RECORDS SUPPLIED:
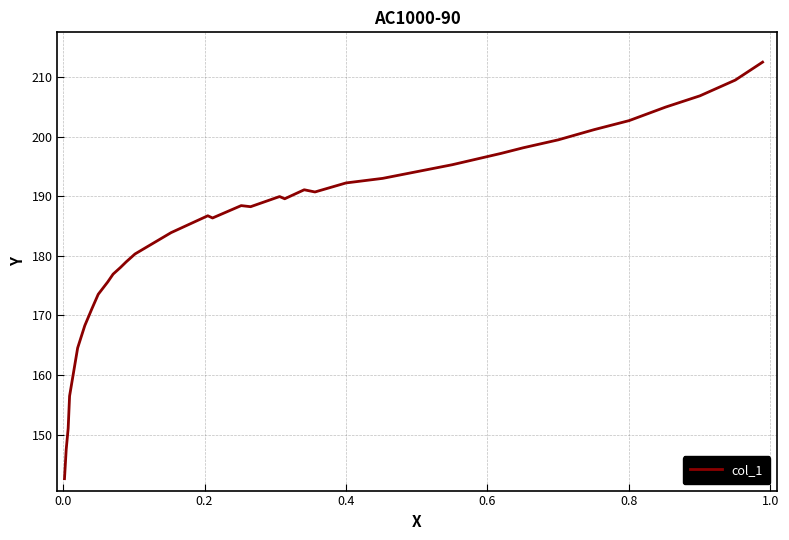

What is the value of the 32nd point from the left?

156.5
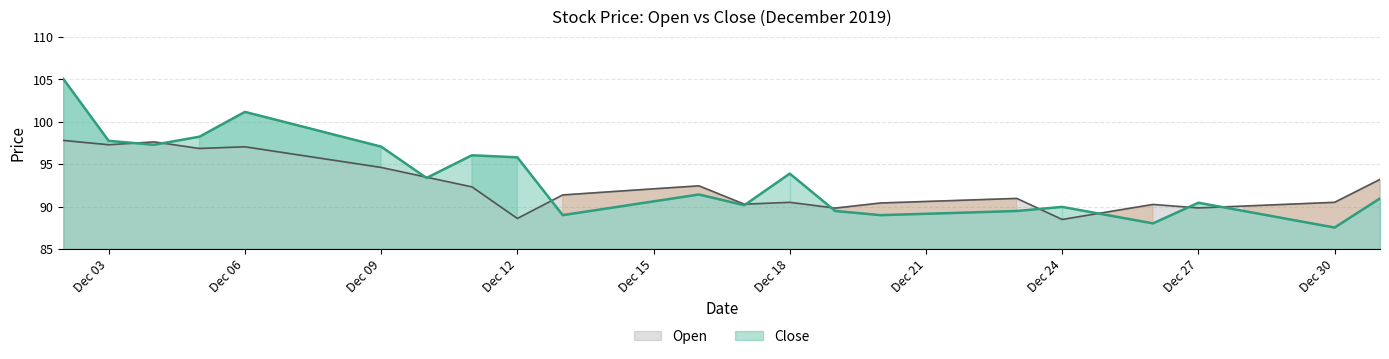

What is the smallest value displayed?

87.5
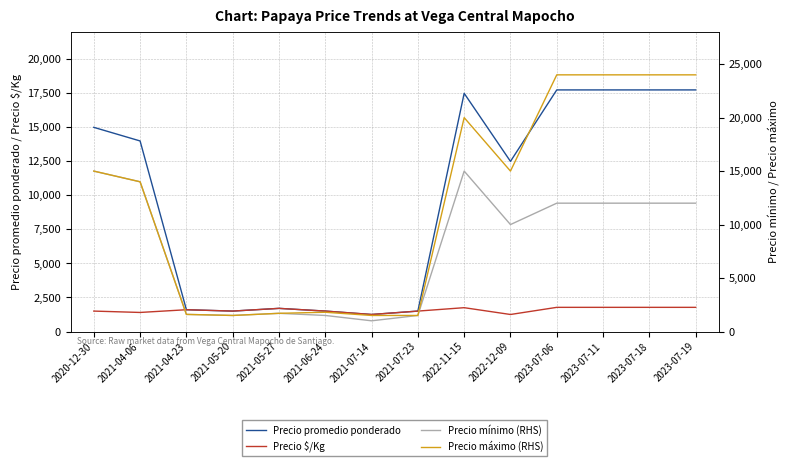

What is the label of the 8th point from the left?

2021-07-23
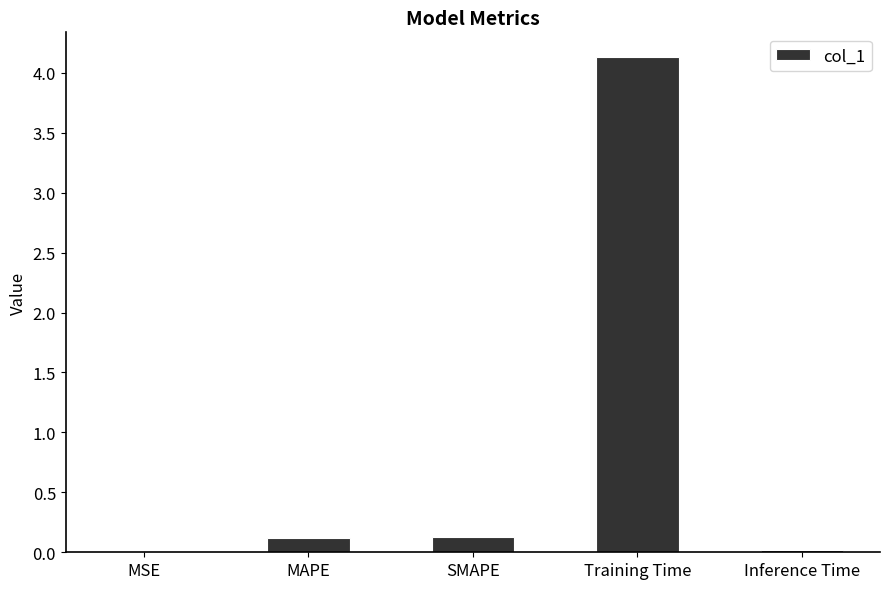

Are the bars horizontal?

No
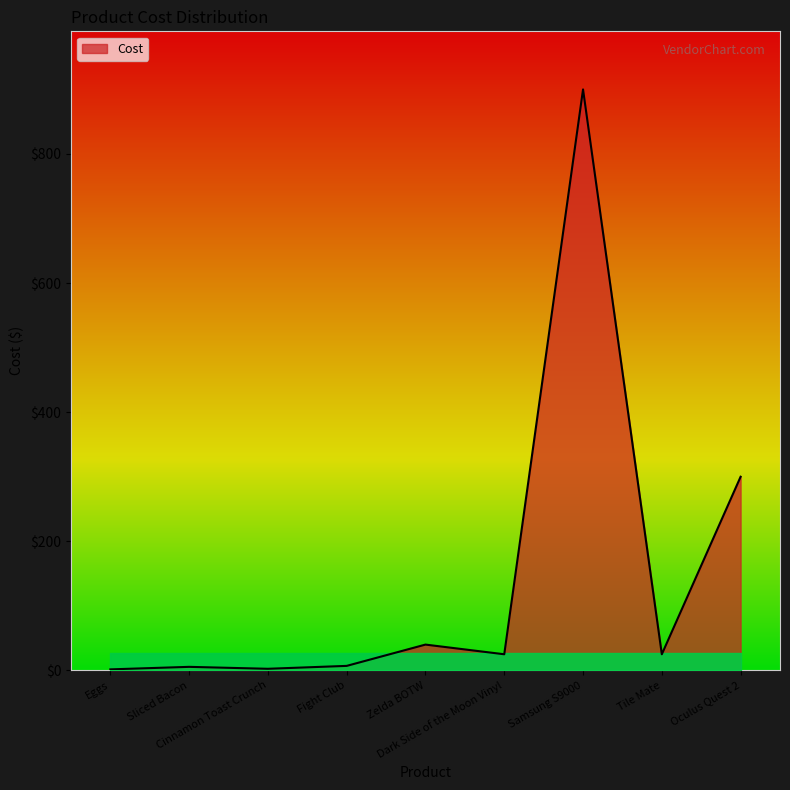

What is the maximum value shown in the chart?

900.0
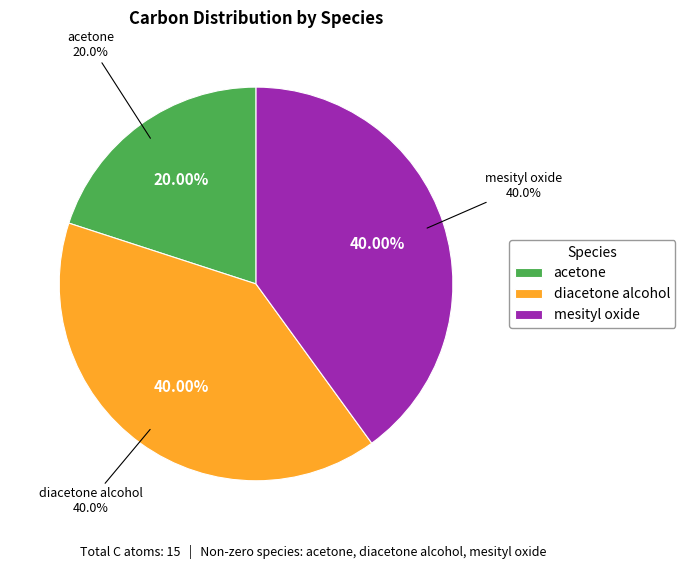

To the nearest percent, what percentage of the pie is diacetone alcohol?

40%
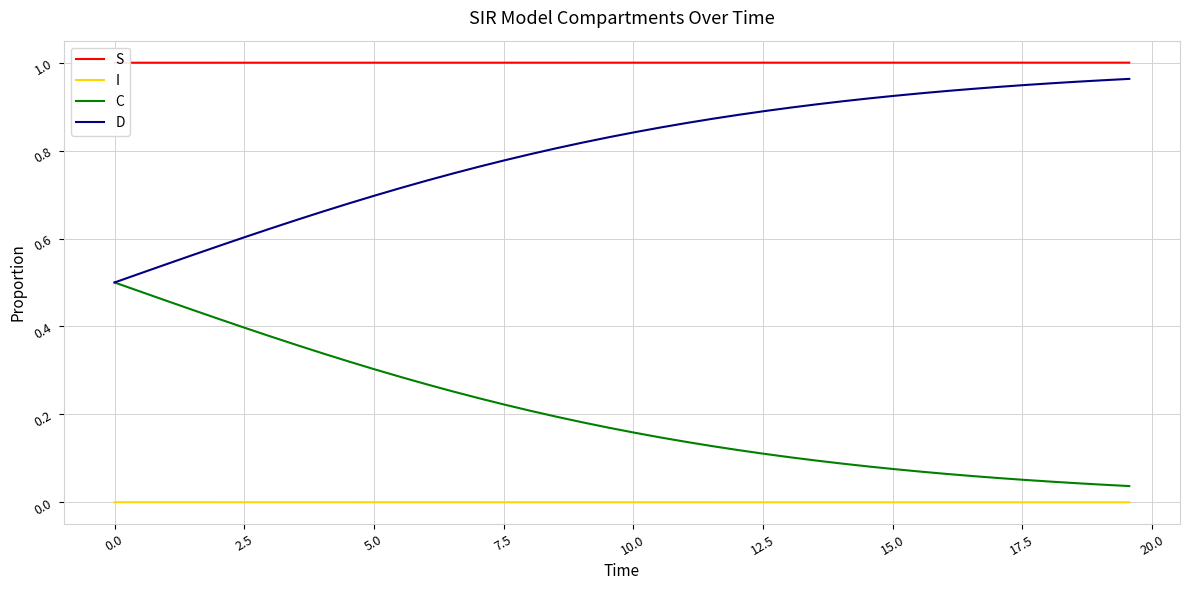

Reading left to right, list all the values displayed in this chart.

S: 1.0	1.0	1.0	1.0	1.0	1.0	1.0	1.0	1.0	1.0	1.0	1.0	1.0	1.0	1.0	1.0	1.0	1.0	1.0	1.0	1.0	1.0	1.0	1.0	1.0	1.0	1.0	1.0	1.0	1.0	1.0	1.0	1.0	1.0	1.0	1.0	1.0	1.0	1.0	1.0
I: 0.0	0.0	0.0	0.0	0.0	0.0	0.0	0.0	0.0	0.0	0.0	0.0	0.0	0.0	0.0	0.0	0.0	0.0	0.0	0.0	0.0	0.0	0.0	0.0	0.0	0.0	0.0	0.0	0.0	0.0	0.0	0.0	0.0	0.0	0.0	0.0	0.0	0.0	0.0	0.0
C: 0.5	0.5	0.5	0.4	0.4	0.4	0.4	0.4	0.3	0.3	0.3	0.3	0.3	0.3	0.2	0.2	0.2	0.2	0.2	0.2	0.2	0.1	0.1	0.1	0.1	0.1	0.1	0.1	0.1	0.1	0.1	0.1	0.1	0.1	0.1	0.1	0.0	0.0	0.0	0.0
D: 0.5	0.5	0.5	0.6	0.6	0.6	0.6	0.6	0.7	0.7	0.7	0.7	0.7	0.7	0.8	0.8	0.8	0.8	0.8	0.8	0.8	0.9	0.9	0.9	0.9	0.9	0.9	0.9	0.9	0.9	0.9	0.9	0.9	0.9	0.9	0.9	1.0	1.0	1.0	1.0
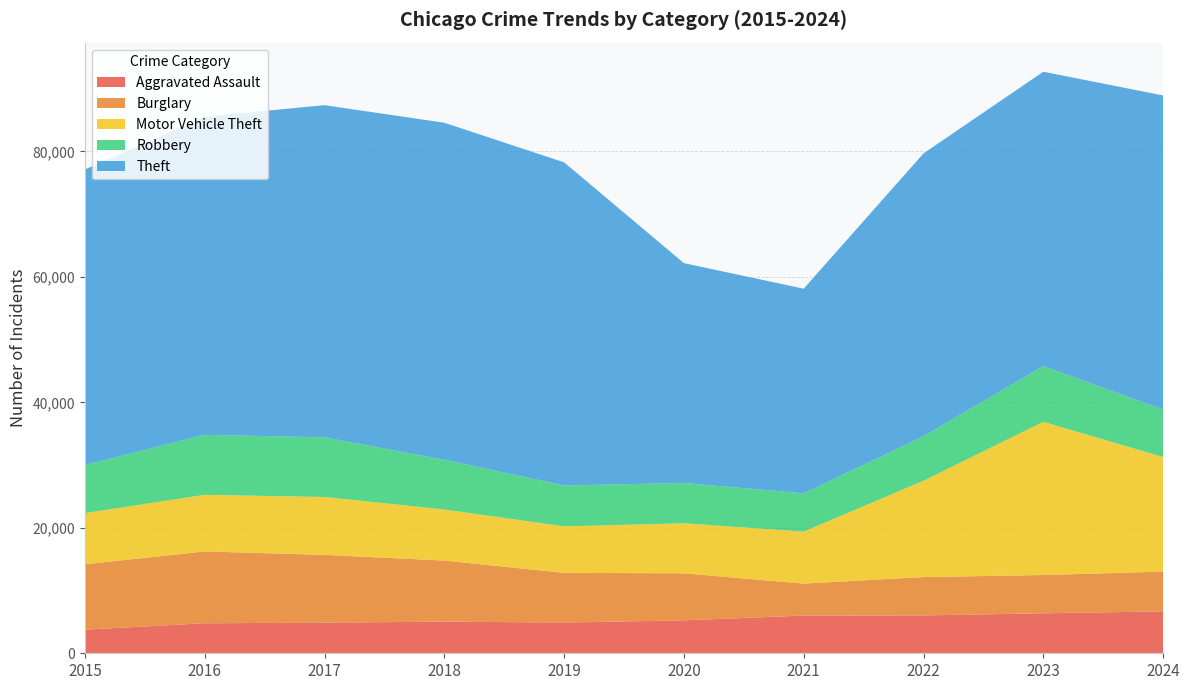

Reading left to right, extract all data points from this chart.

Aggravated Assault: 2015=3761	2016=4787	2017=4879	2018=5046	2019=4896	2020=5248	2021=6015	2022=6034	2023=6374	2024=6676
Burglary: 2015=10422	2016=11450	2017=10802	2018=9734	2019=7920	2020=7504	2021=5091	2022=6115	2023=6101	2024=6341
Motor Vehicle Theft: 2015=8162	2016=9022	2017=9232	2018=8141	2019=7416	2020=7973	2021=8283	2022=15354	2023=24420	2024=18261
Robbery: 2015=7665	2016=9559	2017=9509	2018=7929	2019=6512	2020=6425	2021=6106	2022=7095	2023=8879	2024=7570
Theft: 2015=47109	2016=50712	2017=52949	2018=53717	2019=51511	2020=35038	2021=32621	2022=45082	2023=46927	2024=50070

PROMPT: In the records, starting with the line containing "What is the smallest value displayed?" and going on through the line containing "Reading left to right, list", substitute "graph" for every "chart" and leave all else unchanged. Reproduce only those lines, without the pictures.

ANSWER TO THIS PROBLEM:
What is the smallest value displayed?

87.5

What is the label of the 8th point from the left?

2021-07-23

Are the bars horizontal?

No

What is the maximum value shown in the graph?

900.0

To the nearest percent, what percentage of the pie is diacetone alcohol?

40%

Reading left to right, list all the values displayed in this graph.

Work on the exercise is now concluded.